Given information:

■ ■ ■

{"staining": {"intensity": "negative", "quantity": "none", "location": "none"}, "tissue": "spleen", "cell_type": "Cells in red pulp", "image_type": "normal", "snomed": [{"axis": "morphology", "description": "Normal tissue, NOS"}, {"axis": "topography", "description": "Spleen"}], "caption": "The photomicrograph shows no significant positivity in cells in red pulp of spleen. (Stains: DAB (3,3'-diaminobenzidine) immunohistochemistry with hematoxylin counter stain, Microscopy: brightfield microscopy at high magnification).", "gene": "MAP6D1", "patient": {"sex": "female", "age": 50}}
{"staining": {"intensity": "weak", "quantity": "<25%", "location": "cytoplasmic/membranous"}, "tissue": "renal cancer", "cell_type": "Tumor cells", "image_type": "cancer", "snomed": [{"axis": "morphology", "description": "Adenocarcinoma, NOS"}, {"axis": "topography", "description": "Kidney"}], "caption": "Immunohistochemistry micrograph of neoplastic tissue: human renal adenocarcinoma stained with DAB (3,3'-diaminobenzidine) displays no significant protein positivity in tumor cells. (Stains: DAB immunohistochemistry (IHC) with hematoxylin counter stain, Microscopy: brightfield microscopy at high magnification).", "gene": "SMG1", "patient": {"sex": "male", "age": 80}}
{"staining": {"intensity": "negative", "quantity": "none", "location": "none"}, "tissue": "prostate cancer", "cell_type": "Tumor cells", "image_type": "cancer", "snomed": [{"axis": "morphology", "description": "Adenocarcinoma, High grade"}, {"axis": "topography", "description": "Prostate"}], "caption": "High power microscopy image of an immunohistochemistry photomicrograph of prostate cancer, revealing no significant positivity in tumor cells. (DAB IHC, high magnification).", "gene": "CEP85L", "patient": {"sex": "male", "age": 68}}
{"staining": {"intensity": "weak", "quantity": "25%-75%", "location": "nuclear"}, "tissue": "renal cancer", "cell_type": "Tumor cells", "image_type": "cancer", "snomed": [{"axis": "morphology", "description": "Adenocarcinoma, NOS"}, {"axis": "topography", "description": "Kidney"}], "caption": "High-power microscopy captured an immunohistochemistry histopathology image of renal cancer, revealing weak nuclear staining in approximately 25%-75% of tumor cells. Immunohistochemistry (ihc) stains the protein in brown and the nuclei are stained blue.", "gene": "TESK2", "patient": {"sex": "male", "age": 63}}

■ ■ ■

Problem statement: Beginning with the first line of the listing above, print each line exactly until you have printed the line that contains "micrograph of neoplastic".

The completed task:
{"staining": {"intensity": "negative", "quantity": "none", "location": "none"}, "tissue": "spleen", "cell_type": "Cells in red pulp", "image_type": "normal", "snomed": [{"axis": "morphology", "description": "Normal tissue, NOS"}, {"axis": "topography", "description": "Spleen"}], "caption": "The photomicrograph shows no significant positivity in cells in red pulp of spleen. (Stains: DAB (3,3'-diaminobenzidine) immunohistochemistry with hematoxylin counter stain, Microscopy: brightfield microscopy at high magnification).", "gene": "MAP6D1", "patient": {"sex": "female", "age": 50}}
{"staining": {"intensity": "weak", "quantity": "<25%", "location": "cytoplasmic/membranous"}, "tissue": "renal cancer", "cell_type": "Tumor cells", "image_type": "cancer", "snomed": [{"axis": "morphology", "description": "Adenocarcinoma, NOS"}, {"axis": "topography", "description": "Kidney"}], "caption": "Immunohistochemistry micrograph of neoplastic tissue: human renal adenocarcinoma stained with DAB (3,3'-diaminobenzidine) displays no significant protein positivity in tumor cells. (Stains: DAB immunohistochemistry (IHC) with hematoxylin counter stain, Microscopy: brightfield microscopy at high magnification).", "gene": "SMG1", "patient": {"sex": "male", "age": 80}}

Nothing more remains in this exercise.